Die Schweizerische Nationalbank (SNB) will weiter eisern an der Euro-Kursuntergrenze festhalten. Das gaben die Schweizer Währungshüter anlässlich ihrer geldpolitischen Lagebeurteilung in Bern bekannt. Das Zielband für den Dreimonats-Libor bleibt bei null bis 0,25 Prozent.

Die SNB sei weiterhin bereit, zur Verteidigung der Kursuntergrenze "unbeschränkt Devisen zu kaufen", wie die Notenbank mitteilt. "Auch beim heutigen Kurs bleibt der Franken hoch bewertet. Eine erneute Aufwertung hätte schwerwiegende Folgen für die preis- und Wirtschaftsentwicklung in der Schweiz", so die SNB weiter.

In den letzten Wochen war in der Schweiz vor allem aus Bankenkreisen und aus dem politisch rechtsbürgerlichen Lager laute Kritik an der Kursuntergrenze aufgekommen. Denn die Fremdwährungsreserven der SNB schnellten im Mai auf 303,8 Milliarden Franken hoch - verglichen mit 237,6 Milliarden Franken im April. Ein Grossteil davon war auf Währungskäufe zwecks Schwächung des Euro zurückzuführen.

"Um den Mindestkurs zu stützen, haben wir Devisen gekauft", sagte Direktoriumspräsident Thomas Jordan vor den Medien in Bern. Dies habe zu einer nochmaligen Ausweitung der Franken-Liquidität und der SNB-Bilanz geführt. Eine Bilanzausweitung aus der Durchsetzung des Mindeskurses sei wegen der möglichen Gefahren für die Schweizer Wirtschaft in Kauf zu nehmen. "Die Nationalbank kann die daraus entstehenden Risiken tragen", so Jordan.

Erstmals Won gekauft

Aufgrund des anhaltenden Aufwertungsdrucks auf den Franken im Zuge der Verschärfung der Schuldenkrise in den letzten Wochen hatte SNB-Präsident Thomas Jordan und Regierungsvertreter die Möglichkeit weiterer Massnahmen in Erwägung gezogen - beispielsweise die Einführung von Kapitalkontrollen. Jordan wiederholte am Donnerstag, die SNB sei bereit, "jederzeit weitere Massnahmen zu ergreifen."

Jordan hielt auch fest, dass die Nationalbank ihre Fremdwährungsbestände nicht bloss in Form von Noten oder Bankguthaben halte. Sie investiere diese in verschiedene Anlageklassen und Währungen. "Seit langem hält die Nationalbank nicht nur klassische Staatsanleihen von Ländern mit hoher Bonität, sondern auch Anleihen privater Schuldner und Aktien. Der Bestand an Aktien beträgt zur Zeit rund 10 Prozent der Devisenanlagen", so Jordan.

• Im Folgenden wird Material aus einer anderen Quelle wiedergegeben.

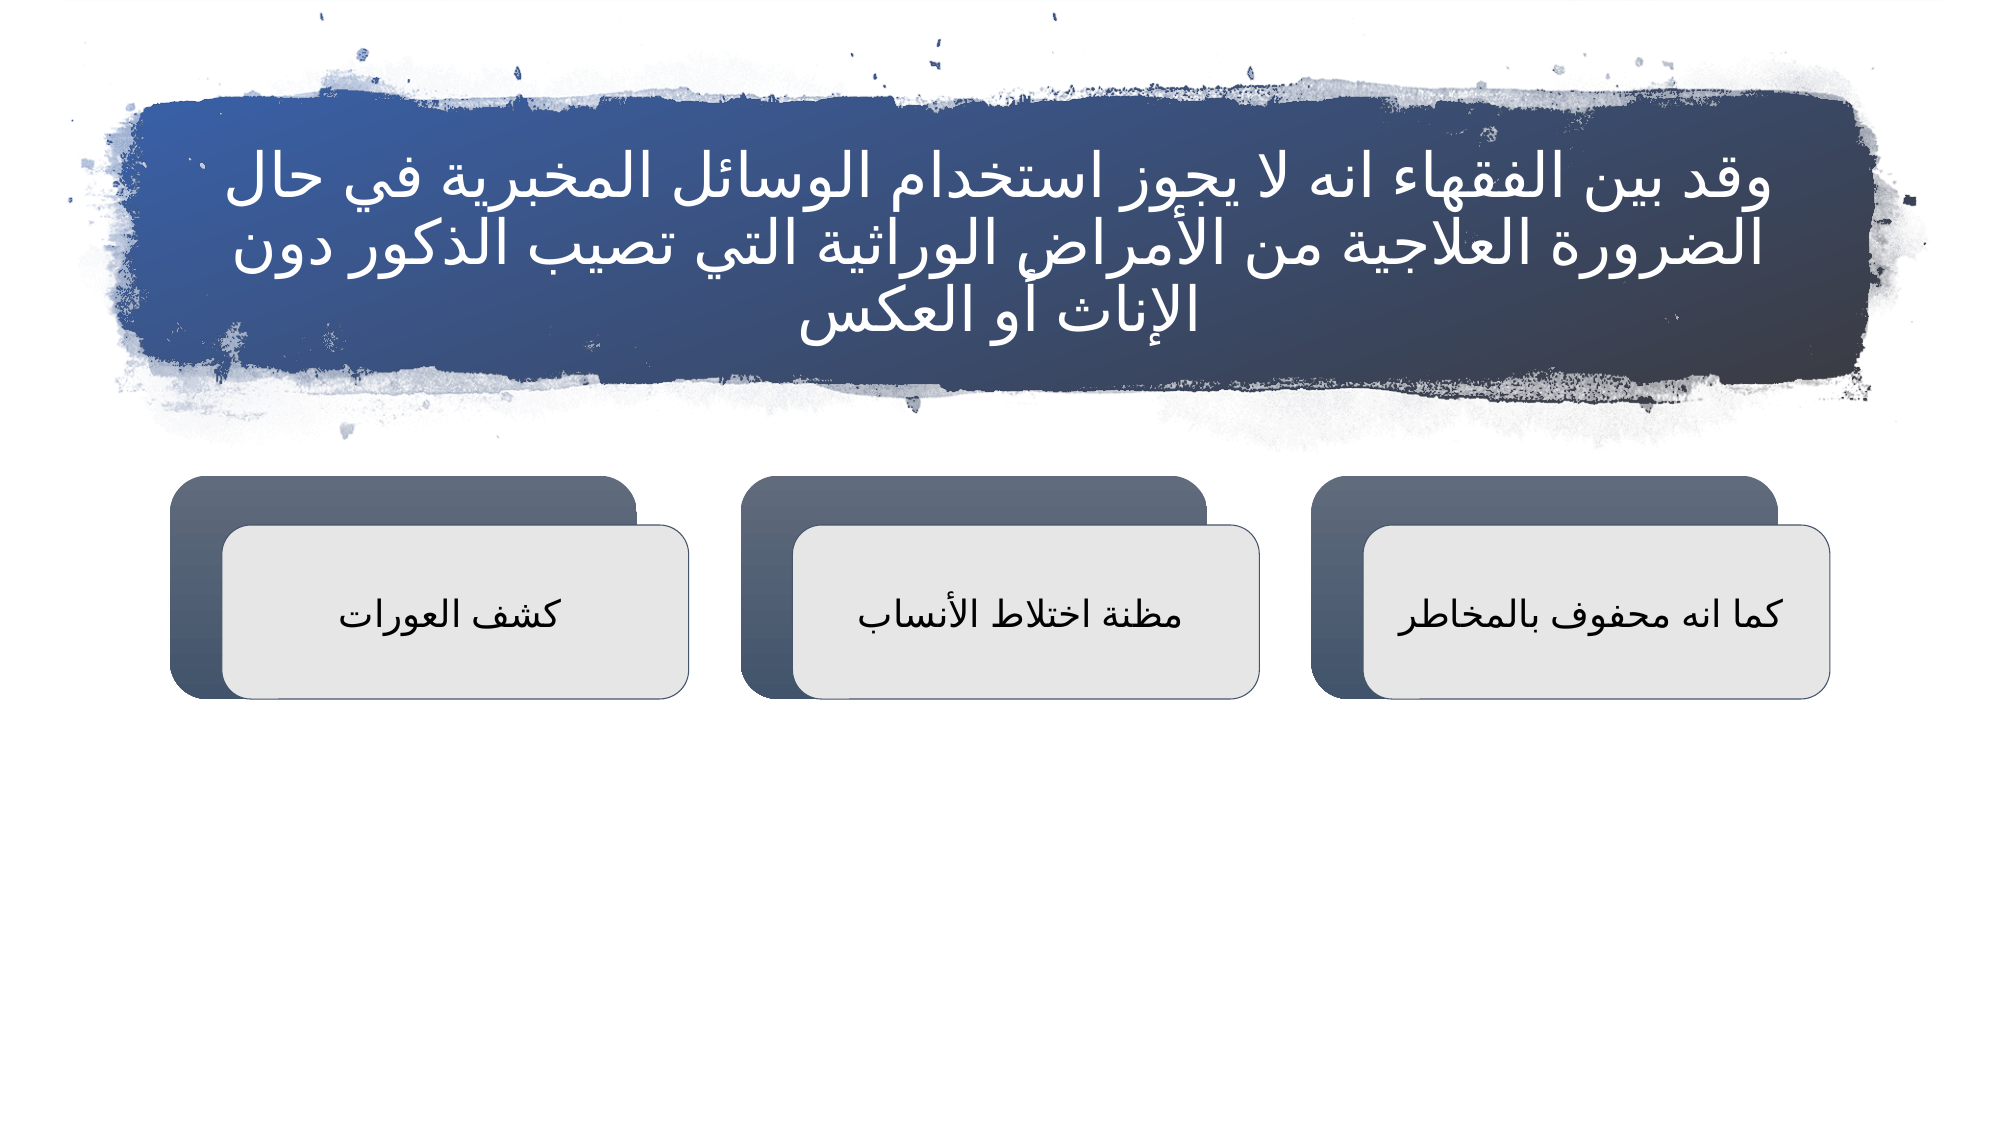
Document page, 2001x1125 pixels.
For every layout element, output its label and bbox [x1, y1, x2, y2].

picture [0, 0, 2000, 1125]
list [169, 475, 1830, 990]
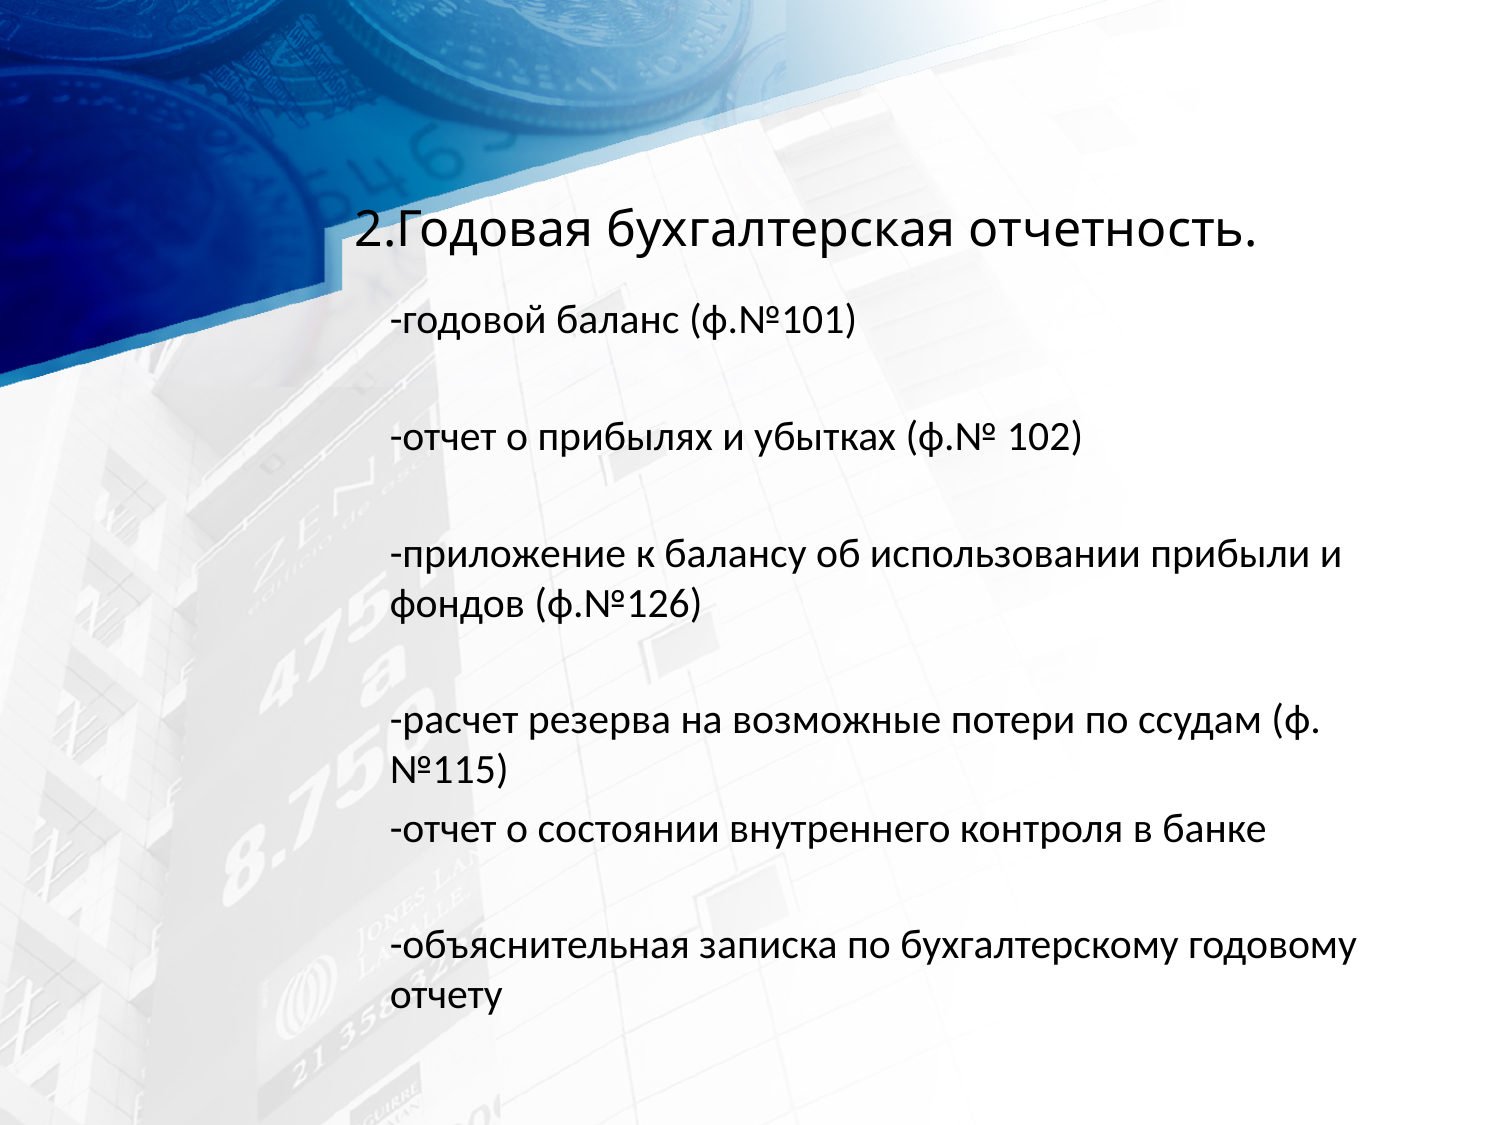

Für eine weitere Diversifizierung der Anlagen habe die Nationalbank 2010 weitere Währungen wie den australischen und den Singapur-Dollar sowie die dänische und die schwedische Krone in das Anlageuniversum aufgenommen. Seit dem ersten Quartal des laufenden Jahres investiere die SNB neu auch in den koreanischen Won.

Absage an Staatsfonds

Jordan äusserte sich auch erstmals zu der von verschiedenen Exponenten ins Gespräch gebrachten Idee eines Staatsfonds. Diese Idee möge auf den ersten Blick attraktiv erscheinen, sie nützte aber in der gegenwärtigen Situation der Schweiz und der schweizerischen Geldpolitik wenig, sagte er.

Die Staatsfonds von Norwegen oder den Erdölstaaten könnten für die Bewirtschaftung der Währungsreserven der SNB nicht als Vorbild dienen. Denn diese würden die Einnahmenüberschüsse des Staates aus dem Rohstoffexport anlegen. Ein mit Devisen der Nationalbank gespiesener Schweizer Staatsfonds wäre dagegen durch Geldschöpfung finanziert, so Jordan.

Aus Sicht der SNB sprechen insbesondere drei Gründe gegen einen Staatsfonds. Erstens helfe die Gründung eines Staatsfonds nicht bei der Durchsetzung des Mindestkurses. Dazu sei nur die Bereitschaft der Nationalbank, unbeschränkt Devisen gegen Franken zu kaufen, massgebend. Zweitens würden sämtliche Investitionen im Ausland einem Wechselkursrisiko unterliegen, seien es nun Staatsanleihen, Aktien, Immobilien, Rohstoffe oder Beteiligungen an Infrastrukturen. Und drittens stelle die Auslagerung der Devisen in einen Staatsfonds die Unabhängigkeit der Geldpolitik und der Nationalbank in Frage und damit die Handlungsfähigkeit der Geldpolitik einschränken.